WordList -> Document Operator?
I'm trying to batch process a large group of individual text files which I can then tokenize. I'm using the Text Processing operator group. I'm processing the files into a single WordList which I'm then trying to tokenize. Before I can tokenize I need to convert the WordList into a document - there doesn't appear to be a Generate Document operator as is being recommended to me by Quick Fix.
Any ideas?
Sorry for the beginner's question - I'm brand new to this.
Very respectfully,
Ben
Best Answer
-
IngoRM Employee-RapidMiner, RapidMiner Certified Analyst, RapidMiner Certified Expert, Community Manager, RMResearcher, Member, University Professor Posts: 1,751 RM Founder
Hi Ben,
No worries - we all started at some point :smileyhappy:
The wordlist is actually the final result of the text processing operators, i.e. after you did all the necessary text processing like tokenization etc. All those steps happen "inside" of the text processing operator (do you see the little icon in the bottom right corner of the operator? This indicates that this is an operator in which you can go "inside" with a double click).

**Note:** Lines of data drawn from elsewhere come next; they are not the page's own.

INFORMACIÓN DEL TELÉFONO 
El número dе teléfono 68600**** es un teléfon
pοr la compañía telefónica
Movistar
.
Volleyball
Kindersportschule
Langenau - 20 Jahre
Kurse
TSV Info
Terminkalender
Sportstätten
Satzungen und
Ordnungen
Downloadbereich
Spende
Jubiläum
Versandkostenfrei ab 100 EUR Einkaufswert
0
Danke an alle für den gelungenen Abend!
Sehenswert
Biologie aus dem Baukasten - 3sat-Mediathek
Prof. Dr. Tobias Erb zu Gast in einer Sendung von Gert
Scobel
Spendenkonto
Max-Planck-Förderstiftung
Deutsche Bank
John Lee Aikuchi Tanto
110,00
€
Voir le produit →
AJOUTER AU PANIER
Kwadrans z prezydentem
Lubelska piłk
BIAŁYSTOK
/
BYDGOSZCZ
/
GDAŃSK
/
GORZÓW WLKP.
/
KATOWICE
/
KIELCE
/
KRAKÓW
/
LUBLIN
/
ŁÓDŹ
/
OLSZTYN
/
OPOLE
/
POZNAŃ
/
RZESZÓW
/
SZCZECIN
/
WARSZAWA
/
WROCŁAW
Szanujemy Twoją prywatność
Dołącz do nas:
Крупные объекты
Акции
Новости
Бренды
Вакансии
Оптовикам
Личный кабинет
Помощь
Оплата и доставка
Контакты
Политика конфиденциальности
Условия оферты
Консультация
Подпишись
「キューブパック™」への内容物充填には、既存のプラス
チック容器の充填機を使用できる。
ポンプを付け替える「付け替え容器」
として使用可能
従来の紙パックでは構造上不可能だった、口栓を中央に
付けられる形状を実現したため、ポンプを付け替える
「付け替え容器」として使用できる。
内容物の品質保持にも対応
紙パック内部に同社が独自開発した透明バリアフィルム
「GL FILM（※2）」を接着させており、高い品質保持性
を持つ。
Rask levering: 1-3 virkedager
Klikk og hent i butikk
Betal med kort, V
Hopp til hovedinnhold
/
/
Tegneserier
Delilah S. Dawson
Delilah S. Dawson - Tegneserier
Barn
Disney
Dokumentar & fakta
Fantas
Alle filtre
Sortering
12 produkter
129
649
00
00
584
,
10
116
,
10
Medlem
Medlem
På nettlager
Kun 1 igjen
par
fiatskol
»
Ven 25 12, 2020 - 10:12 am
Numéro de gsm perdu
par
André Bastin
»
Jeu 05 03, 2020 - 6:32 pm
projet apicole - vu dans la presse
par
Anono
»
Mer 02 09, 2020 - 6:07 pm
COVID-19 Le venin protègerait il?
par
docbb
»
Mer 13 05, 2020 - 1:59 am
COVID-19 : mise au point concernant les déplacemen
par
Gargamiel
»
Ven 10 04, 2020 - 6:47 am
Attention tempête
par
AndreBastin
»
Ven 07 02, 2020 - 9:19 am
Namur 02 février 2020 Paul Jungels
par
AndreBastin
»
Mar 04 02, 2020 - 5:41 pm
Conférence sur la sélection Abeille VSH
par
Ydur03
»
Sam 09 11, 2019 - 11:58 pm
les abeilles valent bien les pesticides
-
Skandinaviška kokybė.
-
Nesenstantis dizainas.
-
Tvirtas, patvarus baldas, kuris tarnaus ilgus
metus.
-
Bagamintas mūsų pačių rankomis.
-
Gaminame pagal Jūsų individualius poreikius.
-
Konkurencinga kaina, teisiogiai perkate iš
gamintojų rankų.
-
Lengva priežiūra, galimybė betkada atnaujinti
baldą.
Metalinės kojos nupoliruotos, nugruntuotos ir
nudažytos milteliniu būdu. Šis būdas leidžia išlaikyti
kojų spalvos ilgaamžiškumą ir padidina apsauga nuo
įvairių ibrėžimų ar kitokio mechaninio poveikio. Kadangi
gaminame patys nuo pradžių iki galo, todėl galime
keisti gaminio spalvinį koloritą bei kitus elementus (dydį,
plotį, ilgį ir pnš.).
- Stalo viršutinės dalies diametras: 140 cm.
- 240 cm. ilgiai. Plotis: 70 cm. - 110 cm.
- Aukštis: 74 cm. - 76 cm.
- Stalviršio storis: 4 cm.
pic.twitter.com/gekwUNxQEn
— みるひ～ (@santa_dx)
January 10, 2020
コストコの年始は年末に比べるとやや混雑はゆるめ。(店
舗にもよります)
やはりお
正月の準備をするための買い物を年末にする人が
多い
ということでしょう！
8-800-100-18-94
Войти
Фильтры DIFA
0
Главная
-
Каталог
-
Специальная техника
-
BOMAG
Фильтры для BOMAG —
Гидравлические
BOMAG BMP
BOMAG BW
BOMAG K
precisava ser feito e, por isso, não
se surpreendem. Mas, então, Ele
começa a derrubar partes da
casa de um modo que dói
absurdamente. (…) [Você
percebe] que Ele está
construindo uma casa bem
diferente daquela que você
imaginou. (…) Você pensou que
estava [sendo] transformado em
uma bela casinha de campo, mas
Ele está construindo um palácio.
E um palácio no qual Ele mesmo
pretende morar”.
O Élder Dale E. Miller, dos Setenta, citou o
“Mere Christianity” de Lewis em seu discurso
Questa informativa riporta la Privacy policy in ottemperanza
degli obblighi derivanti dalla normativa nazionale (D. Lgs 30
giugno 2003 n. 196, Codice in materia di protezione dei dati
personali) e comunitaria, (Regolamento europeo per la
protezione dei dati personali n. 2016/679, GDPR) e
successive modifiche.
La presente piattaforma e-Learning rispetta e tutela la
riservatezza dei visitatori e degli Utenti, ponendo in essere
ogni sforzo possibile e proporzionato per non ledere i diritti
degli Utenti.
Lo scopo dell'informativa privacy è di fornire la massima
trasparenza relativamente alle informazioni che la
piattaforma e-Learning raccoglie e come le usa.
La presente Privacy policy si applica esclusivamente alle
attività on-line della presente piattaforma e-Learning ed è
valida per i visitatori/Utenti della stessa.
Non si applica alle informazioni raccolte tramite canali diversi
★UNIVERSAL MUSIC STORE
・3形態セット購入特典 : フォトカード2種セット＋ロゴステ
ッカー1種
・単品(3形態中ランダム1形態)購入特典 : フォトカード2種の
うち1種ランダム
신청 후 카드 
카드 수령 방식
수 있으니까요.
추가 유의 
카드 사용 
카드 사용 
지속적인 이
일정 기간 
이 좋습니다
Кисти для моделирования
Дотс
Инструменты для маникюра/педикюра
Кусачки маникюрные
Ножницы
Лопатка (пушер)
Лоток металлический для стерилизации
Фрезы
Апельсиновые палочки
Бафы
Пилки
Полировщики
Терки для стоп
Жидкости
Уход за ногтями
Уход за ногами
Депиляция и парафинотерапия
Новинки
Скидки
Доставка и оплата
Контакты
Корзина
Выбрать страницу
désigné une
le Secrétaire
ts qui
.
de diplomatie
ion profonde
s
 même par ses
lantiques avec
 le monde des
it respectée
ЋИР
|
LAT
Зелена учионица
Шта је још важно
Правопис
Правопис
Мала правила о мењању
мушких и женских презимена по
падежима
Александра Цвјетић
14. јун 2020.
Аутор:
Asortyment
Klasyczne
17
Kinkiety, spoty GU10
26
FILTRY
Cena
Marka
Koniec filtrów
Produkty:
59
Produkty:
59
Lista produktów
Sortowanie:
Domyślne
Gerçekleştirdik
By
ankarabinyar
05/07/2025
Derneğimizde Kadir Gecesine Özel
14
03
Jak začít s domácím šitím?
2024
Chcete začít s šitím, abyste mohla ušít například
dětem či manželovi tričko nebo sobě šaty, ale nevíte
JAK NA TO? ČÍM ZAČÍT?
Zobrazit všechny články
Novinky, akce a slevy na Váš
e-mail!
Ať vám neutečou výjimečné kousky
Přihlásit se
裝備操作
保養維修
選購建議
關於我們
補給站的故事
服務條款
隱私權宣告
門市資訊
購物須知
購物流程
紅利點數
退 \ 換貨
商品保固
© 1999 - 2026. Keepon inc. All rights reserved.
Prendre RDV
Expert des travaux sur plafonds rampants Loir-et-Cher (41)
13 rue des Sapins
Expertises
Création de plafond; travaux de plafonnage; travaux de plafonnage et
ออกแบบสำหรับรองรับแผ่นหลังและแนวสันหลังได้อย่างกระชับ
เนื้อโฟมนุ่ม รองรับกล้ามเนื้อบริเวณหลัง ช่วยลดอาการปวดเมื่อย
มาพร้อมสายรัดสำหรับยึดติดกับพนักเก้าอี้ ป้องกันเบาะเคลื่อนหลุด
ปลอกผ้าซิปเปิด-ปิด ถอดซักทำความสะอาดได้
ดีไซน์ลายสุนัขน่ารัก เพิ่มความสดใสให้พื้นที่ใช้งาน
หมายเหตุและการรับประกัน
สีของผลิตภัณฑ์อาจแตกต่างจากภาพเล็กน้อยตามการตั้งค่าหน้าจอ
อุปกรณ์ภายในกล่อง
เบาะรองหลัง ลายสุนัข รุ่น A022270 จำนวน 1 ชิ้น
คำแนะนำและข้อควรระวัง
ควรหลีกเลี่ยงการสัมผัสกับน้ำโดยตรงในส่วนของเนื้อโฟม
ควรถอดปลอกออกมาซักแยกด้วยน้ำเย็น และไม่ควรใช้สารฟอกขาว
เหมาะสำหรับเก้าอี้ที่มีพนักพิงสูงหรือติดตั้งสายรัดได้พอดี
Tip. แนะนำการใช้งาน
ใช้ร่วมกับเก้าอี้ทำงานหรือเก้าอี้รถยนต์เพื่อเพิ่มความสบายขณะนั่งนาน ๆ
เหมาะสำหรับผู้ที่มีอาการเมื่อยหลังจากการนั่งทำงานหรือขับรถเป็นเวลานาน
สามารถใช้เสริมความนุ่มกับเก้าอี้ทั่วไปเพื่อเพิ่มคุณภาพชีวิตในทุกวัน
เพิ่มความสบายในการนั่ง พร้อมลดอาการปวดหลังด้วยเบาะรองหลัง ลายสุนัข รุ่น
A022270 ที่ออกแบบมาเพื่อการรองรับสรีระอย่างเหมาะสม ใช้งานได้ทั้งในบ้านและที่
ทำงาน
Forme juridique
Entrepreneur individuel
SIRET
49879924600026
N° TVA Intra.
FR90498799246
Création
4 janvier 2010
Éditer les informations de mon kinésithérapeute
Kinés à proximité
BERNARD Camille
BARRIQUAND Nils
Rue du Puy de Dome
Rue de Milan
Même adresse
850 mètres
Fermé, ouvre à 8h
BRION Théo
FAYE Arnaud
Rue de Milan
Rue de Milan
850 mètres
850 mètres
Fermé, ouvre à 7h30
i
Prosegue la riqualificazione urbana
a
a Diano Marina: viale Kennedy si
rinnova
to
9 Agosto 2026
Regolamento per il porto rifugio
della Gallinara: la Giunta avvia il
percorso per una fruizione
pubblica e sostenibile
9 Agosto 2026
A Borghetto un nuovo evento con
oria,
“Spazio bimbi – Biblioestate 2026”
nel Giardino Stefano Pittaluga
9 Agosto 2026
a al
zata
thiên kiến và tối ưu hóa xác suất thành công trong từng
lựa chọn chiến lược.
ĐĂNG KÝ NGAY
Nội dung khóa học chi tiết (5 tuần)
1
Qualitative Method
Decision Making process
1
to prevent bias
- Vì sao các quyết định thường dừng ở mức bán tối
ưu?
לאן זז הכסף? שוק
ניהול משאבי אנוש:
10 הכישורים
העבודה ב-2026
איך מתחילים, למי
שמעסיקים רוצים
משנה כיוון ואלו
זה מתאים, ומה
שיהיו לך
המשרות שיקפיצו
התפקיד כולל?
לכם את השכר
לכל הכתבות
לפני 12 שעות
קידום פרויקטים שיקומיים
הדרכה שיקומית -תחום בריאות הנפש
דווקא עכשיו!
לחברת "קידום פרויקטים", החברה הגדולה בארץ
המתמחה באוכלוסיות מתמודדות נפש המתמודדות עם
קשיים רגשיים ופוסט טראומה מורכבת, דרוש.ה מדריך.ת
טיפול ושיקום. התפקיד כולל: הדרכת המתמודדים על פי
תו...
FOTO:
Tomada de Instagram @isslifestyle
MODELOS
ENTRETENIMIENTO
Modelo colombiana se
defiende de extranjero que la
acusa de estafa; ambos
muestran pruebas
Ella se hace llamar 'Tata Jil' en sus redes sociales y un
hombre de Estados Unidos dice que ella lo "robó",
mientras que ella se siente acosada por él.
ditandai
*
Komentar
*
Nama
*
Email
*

I think it is probably easier if you follow along one of the following videos (there are tons more if you search on Google):
https://rapidminer.com/resource/text-mining-rapidminer/
https://www.youtube.com/watch?v=6EyQ2TWYsVw
http://vancouverdata.blogspot.com/2010/11/text-analytics-with-rapidminer-loading.html
So what is the point of the wordlist then? This makes sure that you use exactly the same words (and only those) for scoring than for training. This is something which is actually kind of annoying in R for example which is why I really prefer to do text analytics in RapidMiner...
Cheers,
Ingo
1